On adaptor security (in protocols)



Summary:

In a recent email exchange on the bitcoin-dev mailing list, a member called "LL" disagreed with another member, "waxwing," on the usefulness of single-signer adaptors. Waxwing claimed that these adaptors "don't provide a way to create enforcement that the publication of signature on a pre-defined message will reveal a secret" and are therefore useless. LL disagreed, stating that if someone holds a secret key for X and creates a signature adaptor with encryption key Y for a message m without creating any further signatures on m, any published signature on m necessarily reveals the secret on Y to them. LL believes this is useful and has already been used for years by DLCs in production.Additionally, LL suggests a general proof against all secure Schnorr signing schemes in the ROM by extending the ROM forwarding approach from Aumayer et al to all "tweak" operations on the elements that go into the Schnorr challenge hash, such as the public key and nonce. LL proposes that applying any bijective map to the (X,R) tuple before they go into the challenge hash function would prove all Schnorr-like schemes secure when bip32/TR tweaking (i.e., tweaking X) and adaptor tweaking (i.e., tweaking R) is applied to them, including MuSig2, MuSig, and FROST.In the original email, AdamISZ (also known as waxwing) mentioned that he was motivated to look more carefully at the security of using signature adaptors after becoming interested in the idea of using adaptors across N signing sessions for multiparty swaps.

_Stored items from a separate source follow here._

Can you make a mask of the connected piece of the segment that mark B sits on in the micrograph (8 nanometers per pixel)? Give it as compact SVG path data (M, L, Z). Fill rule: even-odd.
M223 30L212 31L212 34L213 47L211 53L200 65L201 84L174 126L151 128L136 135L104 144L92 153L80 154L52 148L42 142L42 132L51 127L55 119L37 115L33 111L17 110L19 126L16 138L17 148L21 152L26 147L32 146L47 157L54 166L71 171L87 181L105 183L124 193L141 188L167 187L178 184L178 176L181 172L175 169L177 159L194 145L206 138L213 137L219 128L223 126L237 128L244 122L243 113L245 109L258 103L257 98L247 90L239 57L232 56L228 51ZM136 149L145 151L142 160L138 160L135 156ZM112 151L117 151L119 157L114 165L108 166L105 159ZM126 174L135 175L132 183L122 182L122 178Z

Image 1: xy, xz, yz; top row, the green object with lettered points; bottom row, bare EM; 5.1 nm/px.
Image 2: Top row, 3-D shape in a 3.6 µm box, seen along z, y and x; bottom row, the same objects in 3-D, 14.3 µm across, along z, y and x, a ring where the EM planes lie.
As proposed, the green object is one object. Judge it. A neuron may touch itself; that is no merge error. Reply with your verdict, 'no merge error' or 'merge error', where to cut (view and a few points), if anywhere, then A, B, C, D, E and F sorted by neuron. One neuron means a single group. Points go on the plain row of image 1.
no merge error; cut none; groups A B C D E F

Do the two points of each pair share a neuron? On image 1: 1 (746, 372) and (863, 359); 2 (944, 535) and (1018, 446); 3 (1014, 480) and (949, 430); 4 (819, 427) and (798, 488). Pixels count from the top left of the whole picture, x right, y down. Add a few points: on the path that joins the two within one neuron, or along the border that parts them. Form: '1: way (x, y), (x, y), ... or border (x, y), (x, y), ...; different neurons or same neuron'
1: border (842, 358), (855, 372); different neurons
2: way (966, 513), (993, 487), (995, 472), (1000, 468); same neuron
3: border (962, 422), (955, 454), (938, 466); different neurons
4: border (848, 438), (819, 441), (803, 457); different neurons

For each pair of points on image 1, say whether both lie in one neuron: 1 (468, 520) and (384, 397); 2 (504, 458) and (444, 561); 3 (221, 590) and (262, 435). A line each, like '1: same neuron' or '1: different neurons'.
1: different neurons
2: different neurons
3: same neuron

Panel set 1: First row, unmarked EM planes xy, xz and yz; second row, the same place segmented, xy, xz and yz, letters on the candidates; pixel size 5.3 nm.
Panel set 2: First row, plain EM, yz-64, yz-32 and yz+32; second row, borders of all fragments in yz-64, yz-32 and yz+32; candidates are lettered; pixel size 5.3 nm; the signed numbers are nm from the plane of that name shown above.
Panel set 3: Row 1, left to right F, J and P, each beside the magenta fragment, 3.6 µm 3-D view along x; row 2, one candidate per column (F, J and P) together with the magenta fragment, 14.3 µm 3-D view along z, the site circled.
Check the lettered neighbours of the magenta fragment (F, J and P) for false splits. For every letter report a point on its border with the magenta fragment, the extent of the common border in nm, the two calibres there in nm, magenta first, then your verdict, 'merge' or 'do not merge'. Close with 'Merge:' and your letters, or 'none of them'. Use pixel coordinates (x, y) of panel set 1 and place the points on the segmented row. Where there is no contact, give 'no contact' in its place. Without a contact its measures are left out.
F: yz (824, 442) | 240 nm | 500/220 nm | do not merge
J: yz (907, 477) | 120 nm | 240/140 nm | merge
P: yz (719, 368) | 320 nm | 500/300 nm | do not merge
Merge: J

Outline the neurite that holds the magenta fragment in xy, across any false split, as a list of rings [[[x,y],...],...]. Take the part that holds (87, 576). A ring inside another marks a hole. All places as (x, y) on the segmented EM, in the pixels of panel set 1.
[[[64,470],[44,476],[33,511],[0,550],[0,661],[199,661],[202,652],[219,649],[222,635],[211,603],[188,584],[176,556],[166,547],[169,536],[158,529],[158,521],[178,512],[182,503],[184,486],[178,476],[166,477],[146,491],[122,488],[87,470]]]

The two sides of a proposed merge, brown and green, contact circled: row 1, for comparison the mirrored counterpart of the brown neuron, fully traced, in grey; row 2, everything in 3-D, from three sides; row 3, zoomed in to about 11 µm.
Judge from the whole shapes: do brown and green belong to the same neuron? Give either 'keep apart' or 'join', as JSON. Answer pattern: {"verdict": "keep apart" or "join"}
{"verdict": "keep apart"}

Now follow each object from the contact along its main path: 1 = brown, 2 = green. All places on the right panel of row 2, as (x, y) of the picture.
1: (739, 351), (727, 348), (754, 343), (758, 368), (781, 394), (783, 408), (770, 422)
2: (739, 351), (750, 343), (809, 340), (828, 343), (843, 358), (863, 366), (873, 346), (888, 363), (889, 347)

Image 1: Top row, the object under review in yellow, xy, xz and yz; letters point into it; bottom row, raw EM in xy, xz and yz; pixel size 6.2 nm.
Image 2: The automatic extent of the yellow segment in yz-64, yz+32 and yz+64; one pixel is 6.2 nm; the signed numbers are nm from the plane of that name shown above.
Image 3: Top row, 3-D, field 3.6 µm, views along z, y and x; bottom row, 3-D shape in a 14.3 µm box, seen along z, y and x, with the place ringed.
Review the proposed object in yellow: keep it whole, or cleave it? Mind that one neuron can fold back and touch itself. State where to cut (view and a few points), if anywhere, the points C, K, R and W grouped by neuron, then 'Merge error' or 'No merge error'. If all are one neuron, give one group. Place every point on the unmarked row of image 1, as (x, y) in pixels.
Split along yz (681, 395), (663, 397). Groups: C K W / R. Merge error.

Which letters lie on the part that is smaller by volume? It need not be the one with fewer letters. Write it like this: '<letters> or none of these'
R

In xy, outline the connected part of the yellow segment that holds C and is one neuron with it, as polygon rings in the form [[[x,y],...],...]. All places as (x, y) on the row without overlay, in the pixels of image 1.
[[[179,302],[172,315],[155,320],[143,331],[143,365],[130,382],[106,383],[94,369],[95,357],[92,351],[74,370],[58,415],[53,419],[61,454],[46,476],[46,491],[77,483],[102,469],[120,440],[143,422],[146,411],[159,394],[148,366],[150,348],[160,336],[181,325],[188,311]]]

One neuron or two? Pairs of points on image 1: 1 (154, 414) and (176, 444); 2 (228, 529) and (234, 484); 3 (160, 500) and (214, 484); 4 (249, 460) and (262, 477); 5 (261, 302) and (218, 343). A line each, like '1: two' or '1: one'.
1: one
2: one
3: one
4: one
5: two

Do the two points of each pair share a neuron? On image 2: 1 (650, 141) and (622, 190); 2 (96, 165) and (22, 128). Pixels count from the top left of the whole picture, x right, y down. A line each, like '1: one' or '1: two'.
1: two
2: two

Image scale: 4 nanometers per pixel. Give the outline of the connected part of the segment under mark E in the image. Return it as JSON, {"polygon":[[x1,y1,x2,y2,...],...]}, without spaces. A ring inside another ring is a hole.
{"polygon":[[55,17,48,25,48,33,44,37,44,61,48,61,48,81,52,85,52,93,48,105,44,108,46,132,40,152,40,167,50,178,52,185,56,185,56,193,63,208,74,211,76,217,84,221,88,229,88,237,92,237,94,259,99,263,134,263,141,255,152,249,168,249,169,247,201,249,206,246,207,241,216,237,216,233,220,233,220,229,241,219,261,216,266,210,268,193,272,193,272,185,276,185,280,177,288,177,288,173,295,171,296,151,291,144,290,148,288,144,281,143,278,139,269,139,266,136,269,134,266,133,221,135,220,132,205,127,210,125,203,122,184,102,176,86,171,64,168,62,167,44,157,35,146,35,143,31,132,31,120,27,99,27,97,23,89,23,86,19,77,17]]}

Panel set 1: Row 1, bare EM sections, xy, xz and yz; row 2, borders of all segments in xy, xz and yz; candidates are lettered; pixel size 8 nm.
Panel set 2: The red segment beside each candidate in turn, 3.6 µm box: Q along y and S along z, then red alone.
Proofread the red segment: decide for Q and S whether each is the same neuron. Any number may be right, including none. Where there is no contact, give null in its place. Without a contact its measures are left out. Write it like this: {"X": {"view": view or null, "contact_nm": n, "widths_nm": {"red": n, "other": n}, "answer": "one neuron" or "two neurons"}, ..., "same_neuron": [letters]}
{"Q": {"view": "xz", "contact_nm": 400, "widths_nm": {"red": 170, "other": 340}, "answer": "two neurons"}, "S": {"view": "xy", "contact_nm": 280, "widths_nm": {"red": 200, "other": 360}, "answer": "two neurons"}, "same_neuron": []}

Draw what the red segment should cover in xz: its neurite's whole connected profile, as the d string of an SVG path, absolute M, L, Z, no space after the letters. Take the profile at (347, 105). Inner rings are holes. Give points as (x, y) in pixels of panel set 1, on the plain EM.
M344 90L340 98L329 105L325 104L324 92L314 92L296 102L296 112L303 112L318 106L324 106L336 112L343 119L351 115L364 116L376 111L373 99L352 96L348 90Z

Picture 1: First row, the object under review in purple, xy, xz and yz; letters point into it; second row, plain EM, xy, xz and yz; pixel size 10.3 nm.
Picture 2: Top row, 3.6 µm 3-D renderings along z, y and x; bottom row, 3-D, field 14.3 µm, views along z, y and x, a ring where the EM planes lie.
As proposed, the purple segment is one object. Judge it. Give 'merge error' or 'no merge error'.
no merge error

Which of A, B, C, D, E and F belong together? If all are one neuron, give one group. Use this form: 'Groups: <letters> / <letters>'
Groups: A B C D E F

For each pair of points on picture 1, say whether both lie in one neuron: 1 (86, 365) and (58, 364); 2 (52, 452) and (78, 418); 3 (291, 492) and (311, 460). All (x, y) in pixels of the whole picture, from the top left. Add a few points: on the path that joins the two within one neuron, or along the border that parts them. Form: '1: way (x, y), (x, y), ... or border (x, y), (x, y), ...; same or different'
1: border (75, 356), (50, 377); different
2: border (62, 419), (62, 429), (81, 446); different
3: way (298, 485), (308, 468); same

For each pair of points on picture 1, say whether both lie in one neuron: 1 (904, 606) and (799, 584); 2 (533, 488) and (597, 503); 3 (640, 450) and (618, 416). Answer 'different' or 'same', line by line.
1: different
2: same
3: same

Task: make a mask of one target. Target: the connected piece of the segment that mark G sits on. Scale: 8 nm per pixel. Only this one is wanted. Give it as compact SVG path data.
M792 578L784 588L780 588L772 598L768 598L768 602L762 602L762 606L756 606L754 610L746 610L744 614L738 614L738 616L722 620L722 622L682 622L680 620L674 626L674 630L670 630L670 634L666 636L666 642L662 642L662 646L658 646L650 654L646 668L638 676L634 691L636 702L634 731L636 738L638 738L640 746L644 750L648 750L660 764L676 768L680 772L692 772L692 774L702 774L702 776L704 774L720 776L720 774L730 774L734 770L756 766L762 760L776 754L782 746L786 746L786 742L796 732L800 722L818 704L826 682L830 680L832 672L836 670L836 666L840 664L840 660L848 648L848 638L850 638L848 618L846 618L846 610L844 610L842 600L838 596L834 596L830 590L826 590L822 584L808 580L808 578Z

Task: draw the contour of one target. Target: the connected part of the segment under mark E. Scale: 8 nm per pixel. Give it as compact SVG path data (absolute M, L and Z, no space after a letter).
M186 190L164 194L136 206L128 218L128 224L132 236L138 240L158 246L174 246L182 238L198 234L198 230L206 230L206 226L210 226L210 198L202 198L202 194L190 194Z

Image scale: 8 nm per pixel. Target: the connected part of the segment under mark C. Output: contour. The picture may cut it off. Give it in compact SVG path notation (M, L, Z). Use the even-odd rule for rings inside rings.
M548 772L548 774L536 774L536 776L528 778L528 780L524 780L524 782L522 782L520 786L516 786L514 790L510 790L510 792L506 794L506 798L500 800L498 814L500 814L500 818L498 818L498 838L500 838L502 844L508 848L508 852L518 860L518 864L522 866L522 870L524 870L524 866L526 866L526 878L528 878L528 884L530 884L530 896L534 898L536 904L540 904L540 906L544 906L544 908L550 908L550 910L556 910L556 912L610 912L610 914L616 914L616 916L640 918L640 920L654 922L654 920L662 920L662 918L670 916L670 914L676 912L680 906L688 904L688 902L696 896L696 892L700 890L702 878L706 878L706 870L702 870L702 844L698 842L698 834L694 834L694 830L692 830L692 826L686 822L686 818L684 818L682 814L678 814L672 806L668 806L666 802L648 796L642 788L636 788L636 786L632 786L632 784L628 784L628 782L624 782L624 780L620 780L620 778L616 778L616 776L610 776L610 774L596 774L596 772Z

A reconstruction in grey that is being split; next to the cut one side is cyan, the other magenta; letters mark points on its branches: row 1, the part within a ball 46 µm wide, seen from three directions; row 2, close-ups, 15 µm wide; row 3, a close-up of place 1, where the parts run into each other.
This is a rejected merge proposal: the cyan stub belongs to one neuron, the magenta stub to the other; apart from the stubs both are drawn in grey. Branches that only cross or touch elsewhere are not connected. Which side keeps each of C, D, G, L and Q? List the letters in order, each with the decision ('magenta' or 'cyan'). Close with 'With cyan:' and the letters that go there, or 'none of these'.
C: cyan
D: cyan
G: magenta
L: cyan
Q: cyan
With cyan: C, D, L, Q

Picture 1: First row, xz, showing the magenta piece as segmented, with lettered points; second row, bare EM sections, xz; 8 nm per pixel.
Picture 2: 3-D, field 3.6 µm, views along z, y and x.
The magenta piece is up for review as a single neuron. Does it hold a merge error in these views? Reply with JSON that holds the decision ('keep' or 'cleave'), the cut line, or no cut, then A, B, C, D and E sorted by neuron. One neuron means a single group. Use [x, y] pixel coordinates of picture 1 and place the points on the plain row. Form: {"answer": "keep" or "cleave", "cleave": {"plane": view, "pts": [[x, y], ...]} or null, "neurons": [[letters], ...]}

He posted his analysis on GitHub, which focuses on scenarios of multiple adaptors at once or multiple signing sessions at once with the same adaptor, specifically around MuSig but not MuSig2. The third case of "multiple signing sessions, same adaptor" proved to be the most interesting, as an issue arose around sequencing that may be irrelevant but is worth further discussion. AdamISZ seeks input from experts in the field on security reductions for this primitive in the case of multiple concurrent signing sessions, which has already been analyzed very carefully for base MuSig(2).